Thats because G makes a man feel like no other. Horney as hell, big ass hard ons, you feel great happy. This is why it is hard to stop. I will do my best to prove to myself that I am in control and try to slow down until Labor Day. Then I am going to South Beach for 4 days and I got to bring the G bug with me.

Thanks for your support guys. For those of you that use you understand what I am going through. Life is a constant struggle.
 
im so jealous you are going to SB :) me and my bf brought G down there, took some shots @ Space, was pretty nice, you'll have a blast....wish i could hear Tennaglia spin @ Space tho, that should be insane, Sept 1st!!
 
not true for me euphoria, G jacks me up now, it used to pass me out, but for some reason now i can't sleep for shit on it unless i take an ungodly amount.
 
i think the first week of coming off you'll experience some anxiety, i usually do, but never problems sleeping. I know the pain your going through, the worst is coming off juice AND trying to stop G. I'm just trying to decide whether it's worth giving it up or not, it seems to make my life better (but that could be just rationalizing of a weak mind, who the fuck knows).

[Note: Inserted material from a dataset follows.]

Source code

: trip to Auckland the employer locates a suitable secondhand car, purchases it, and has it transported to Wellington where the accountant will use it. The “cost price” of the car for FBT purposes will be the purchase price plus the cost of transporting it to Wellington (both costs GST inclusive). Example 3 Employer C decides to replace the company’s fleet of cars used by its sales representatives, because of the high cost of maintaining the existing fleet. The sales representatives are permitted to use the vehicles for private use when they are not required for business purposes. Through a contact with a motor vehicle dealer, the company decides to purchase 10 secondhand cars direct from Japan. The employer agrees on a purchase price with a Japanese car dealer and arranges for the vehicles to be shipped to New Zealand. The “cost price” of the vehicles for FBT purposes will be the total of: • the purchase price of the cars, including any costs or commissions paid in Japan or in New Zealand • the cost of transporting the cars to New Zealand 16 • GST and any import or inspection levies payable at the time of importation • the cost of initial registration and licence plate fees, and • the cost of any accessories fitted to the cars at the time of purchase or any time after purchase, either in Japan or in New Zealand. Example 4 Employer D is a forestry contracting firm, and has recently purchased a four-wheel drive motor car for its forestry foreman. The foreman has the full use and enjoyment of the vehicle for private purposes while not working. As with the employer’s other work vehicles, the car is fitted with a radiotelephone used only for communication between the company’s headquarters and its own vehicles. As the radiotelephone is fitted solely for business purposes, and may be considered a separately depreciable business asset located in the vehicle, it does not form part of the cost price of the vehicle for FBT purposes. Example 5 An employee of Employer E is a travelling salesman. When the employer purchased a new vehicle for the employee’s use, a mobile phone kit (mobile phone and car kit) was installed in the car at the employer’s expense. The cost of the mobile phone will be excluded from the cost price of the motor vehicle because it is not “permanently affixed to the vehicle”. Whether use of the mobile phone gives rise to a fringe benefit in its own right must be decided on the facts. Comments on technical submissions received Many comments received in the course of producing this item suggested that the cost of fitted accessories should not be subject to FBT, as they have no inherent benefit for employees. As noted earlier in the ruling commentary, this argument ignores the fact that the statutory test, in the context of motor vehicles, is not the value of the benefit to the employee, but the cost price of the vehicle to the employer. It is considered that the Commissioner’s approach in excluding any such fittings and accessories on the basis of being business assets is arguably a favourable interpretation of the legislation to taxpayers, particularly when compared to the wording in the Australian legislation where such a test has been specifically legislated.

Either way good luck buddy, i def feel ya.
 
glad to hear that you have some common sense and you're trying to get control over this now, before its too late and turns into a serious problem. its just way too damn easy to get caught up in any drug. good luck!!!
 
Well last night I did not do any G. Went out on a date w/girl who knows that I do it. She was bitching at me the whole night saying that I looked real jumpy and that I need to stop the g. I told her I wasn't on and she didn't believe. Actually really wasn't and at the time wish I was if I was going to be accused. I had the worst time not b/c of G, but b/c I realized that she is so insecure w/herself and she thinks someone who is secure with themselve is cocky. Not the case.

Anyway sleep was rough and almost nonexistent last night. Fuckin hamstrings kept cramping up all night from heavy legs a couple days ago. I love doing the G, but I realize it is getting too habitual which is not cool. Last time when I got real real bad I lost my mind and hallucinated like no other. Thought I was in a fucked up horror movie with my friends as the main characters. Scary shit and lasted for a few days and don't want to get to that level again. Next few days will be a little crazy, but I need to get it out of my system for the time being.